# Task brief:
All the lines below should be set down exactly, with no picture carried into the copy.

# Data shown:
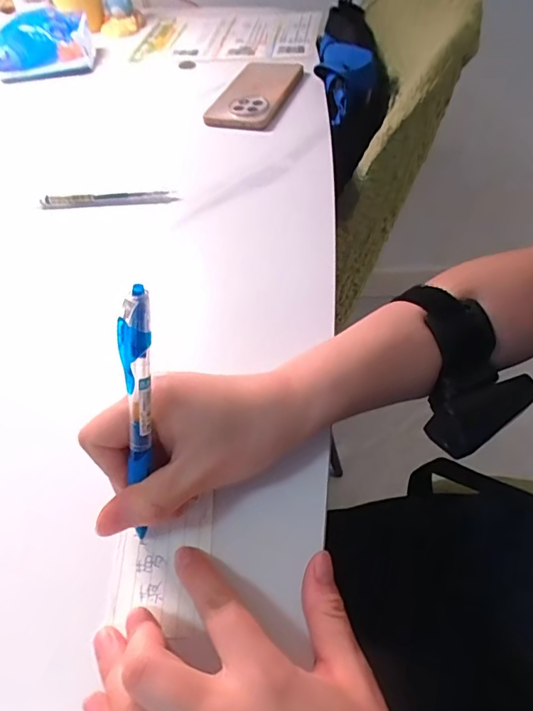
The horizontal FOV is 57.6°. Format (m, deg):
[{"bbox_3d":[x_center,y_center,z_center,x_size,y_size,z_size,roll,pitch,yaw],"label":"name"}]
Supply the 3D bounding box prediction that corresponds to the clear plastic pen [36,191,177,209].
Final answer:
[{"bbox_3d":[-0.154,-0.150,0.470,0.132,0.014,0.010,-4,50,3],"label":"clear plastic pen"}]

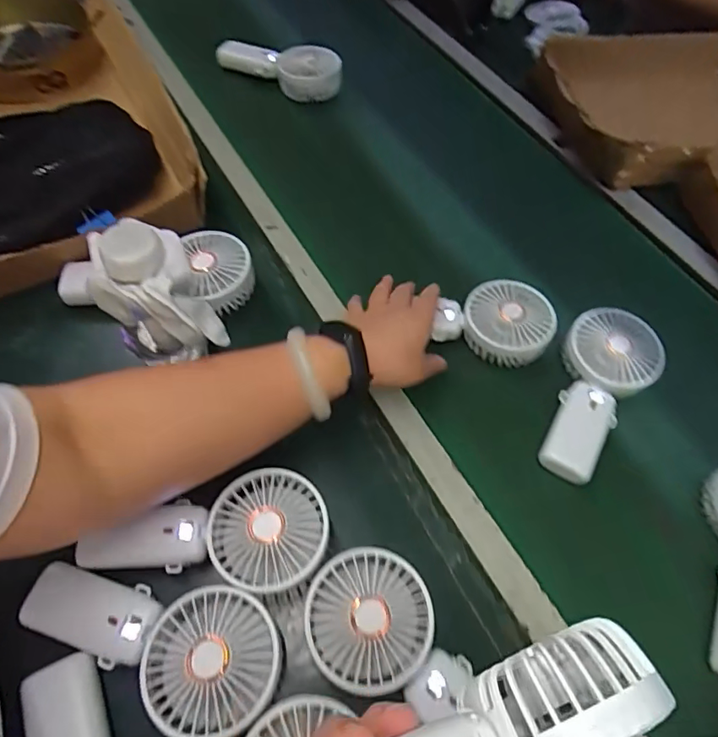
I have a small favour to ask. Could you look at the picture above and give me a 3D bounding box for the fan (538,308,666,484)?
[{"bbox_3d":[0.227,0.014,0.503,0.085,0.045,0.186,32,58,15],"label":"fan"}]

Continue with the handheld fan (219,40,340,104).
[{"bbox_3d":[-0.114,-0.425,0.743,0.188,0.048,0.072,13,55,3],"label":"handheld fan"}]

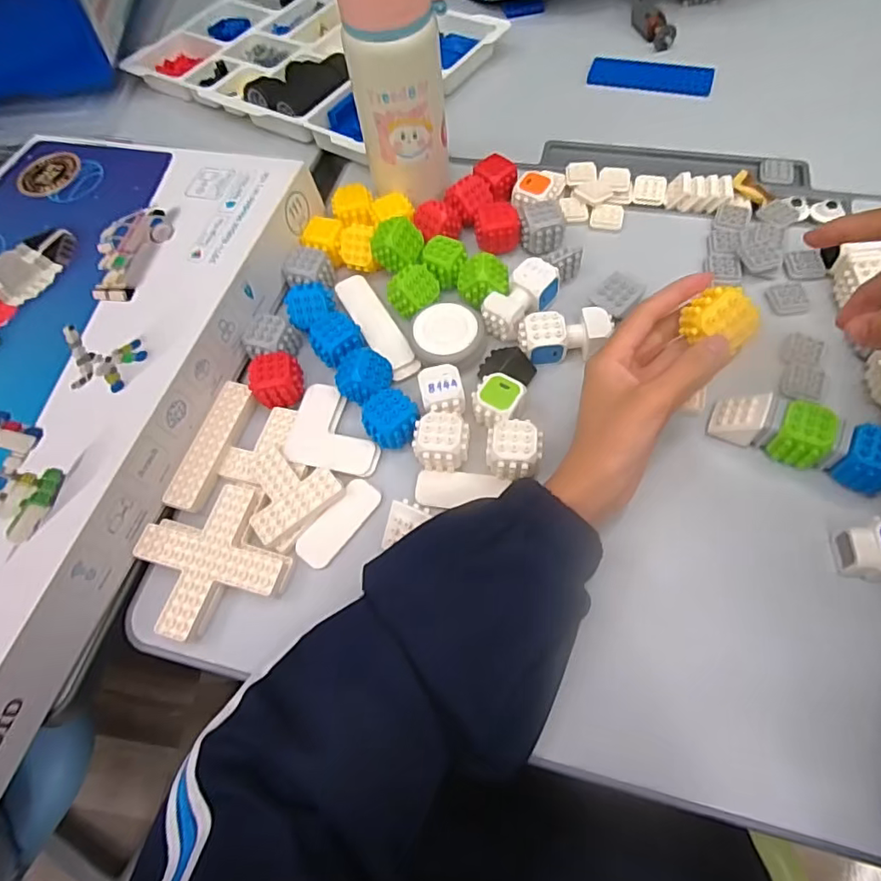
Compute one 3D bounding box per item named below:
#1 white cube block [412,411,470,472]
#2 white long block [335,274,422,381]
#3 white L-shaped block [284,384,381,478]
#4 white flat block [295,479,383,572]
[{"bbox_3d":[0.001,0.001,0.384,0.037,0.028,0.032,2,62,6],"label":"white cube block"},{"bbox_3d":[-0.053,-0.096,0.453,0.029,0.007,0.113,-27,64,-10],"label":"white long block"},{"bbox_3d":[-0.076,-0.008,0.408,0.071,0.009,0.066,11,63,11],"label":"white L-shaped block"},{"bbox_3d":[-0.070,0.055,0.378,0.025,0.006,0.066,34,70,21],"label":"white flat block"}]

# Finished exercise:
The horizontal FOV is 57.6°. Format (m, deg):
[{"bbox_3d":[x_center,y_center,z_center,x_size,y_size,z_size,roll,pitch,yaw],"label":"name"}]
Supply the 3D bounding box prediction that corresponds to the clear plastic pen [36,191,177,209].
Final answer:
[{"bbox_3d":[-0.154,-0.150,0.470,0.132,0.014,0.010,-4,50,3],"label":"clear plastic pen"}]

I have a small favour to ask. Could you look at the picture above and give me a 3D bounding box for the fan (538,308,666,484)?
[{"bbox_3d":[0.227,0.014,0.503,0.085,0.045,0.186,32,58,15],"label":"fan"}]

Continue with the handheld fan (219,40,340,104).
[{"bbox_3d":[-0.114,-0.425,0.743,0.188,0.048,0.072,13,55,3],"label":"handheld fan"}]

Compute one 3D bounding box per item named below:
#1 white cube block [412,411,470,472]
#2 white long block [335,274,422,381]
#3 white L-shaped block [284,384,381,478]
#4 white flat block [295,479,383,572]
[{"bbox_3d":[0.001,0.001,0.384,0.037,0.028,0.032,2,62,6],"label":"white cube block"},{"bbox_3d":[-0.053,-0.096,0.453,0.029,0.007,0.113,-27,64,-10],"label":"white long block"},{"bbox_3d":[-0.076,-0.008,0.408,0.071,0.009,0.066,11,63,11],"label":"white L-shaped block"},{"bbox_3d":[-0.070,0.055,0.378,0.025,0.006,0.066,34,70,21],"label":"white flat block"}]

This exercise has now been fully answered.